He considers options pricing to be an art. It doesn't break down into mathematics perfectly. The book covers various factors that affect what an option is worth:

expected volatility

expected interest rates

expected borrow costs (the book doesn't talk about equity options much, but this is something you would extrapolate from the book)

expected dividends

whether the stock will continually move in one direction or not

insider trading (those with inside information tend to buy puts and to buy volatility)

counterparty risk

stuff specific to barrier options (doesn't apply in this case)

Leap Options Strategy

etc. etc.

Now here's an insight: if you delta hedge, you don't really need to care about the direction that a stock moves. This is very different than value investing. Options traders don't need to know much about a company's fundamentals. They just have to be good at predicting future volatility (how much the stock will move up and down). They'll absolutely pay attention to earnings because volatility spikes after earnings are announced, and then everything goes back to normal. And they'll pay attention to mergers and spinoffs. But what I'm trying to say is that valuing an option is very different than valuing a stock. You mostly care about volatility, not fundamentals.
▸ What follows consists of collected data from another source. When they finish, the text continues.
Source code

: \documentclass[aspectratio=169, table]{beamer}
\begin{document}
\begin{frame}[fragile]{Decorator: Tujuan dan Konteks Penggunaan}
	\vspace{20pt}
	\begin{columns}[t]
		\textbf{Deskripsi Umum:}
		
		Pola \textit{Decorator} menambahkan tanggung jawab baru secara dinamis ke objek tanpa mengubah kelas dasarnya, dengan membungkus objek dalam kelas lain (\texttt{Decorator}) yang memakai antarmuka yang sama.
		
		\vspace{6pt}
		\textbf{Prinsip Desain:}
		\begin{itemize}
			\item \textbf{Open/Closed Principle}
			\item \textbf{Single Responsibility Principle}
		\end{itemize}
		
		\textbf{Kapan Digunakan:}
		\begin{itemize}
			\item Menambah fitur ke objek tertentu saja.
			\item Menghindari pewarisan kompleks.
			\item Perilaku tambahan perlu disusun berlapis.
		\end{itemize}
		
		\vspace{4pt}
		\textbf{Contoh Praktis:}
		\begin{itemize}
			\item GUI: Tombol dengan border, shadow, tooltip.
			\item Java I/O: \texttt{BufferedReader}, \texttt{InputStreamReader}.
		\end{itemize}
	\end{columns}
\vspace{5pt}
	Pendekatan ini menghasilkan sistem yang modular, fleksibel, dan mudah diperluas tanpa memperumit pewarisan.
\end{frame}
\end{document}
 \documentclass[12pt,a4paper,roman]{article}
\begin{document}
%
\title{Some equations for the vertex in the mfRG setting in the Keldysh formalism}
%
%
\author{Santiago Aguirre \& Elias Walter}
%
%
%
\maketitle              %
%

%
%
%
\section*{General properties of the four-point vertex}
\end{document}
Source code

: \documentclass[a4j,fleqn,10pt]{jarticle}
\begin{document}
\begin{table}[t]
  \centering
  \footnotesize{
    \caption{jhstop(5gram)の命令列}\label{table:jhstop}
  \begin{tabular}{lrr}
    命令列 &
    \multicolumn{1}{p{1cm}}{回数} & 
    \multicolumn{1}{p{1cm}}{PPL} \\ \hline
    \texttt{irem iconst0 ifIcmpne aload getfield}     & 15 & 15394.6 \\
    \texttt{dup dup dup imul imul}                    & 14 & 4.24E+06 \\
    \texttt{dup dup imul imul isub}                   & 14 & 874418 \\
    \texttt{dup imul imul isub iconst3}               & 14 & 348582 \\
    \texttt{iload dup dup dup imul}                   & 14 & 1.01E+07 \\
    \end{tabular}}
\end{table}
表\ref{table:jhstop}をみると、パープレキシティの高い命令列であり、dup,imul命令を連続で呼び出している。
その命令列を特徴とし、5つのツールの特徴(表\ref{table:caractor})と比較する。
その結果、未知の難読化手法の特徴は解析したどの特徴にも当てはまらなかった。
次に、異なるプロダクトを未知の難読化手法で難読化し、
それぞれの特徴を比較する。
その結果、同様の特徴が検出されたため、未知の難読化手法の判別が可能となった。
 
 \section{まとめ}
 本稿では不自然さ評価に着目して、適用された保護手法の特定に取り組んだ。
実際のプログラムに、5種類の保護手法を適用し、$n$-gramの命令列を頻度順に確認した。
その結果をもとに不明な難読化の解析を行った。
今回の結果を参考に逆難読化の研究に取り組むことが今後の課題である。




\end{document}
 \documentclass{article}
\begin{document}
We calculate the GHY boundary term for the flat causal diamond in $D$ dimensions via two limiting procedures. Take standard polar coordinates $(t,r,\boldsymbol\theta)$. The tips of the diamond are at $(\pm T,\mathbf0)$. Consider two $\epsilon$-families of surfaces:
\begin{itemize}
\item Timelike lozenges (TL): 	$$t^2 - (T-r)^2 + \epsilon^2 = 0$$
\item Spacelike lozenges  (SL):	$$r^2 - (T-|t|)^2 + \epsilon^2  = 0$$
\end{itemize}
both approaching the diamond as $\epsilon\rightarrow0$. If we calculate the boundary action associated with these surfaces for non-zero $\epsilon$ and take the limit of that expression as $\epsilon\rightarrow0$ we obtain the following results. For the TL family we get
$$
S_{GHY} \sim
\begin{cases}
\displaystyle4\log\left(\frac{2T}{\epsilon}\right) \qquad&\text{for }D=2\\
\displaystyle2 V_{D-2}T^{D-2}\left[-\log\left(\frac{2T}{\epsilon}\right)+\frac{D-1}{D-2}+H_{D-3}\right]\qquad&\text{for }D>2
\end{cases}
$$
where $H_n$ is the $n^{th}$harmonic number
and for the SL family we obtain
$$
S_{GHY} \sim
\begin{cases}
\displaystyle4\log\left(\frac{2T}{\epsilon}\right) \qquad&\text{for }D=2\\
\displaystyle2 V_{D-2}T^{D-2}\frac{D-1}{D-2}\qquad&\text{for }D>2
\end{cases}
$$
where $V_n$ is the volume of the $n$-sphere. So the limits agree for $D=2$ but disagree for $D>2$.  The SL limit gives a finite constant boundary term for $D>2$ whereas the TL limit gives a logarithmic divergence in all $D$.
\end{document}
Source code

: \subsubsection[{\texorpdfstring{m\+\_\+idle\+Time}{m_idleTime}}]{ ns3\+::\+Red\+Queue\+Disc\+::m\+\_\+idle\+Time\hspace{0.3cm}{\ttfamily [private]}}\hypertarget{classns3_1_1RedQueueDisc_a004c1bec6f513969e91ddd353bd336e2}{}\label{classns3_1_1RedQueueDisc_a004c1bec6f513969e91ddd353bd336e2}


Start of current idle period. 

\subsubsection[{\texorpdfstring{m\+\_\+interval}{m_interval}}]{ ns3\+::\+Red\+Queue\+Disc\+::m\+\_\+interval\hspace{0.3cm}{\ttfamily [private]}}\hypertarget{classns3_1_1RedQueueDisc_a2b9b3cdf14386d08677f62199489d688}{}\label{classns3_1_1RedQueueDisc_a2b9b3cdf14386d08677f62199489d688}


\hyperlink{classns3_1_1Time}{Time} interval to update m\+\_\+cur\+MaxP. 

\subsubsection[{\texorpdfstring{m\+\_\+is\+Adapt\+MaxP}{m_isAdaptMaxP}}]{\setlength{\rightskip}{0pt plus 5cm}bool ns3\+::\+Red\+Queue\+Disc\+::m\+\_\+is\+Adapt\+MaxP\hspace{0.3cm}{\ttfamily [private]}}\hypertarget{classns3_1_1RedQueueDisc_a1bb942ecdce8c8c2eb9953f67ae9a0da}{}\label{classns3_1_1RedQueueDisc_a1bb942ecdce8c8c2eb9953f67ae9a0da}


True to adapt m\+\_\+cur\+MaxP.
2- Taleb's book is about options in general. I believe most of his experience is in options other than equity options.

3a- You can look at how Buffett handles options. When volatility was crazy high in 08/09 (and presumably trading volumes in options was much higher), he messed around with selling options on BNI / Burlington. In hindsight, obviously volatility was too high. When volatility is super high, you probably want to be selling options. It's unlikely that the super high volatility will continue (it could happen but it's unlikely).

*He also ended up with warrants in GS and BAC, though those came along with the preferred shares.

3b- Doug Dachille has an excellent presentation on Buffett's derivatives (the equity put options).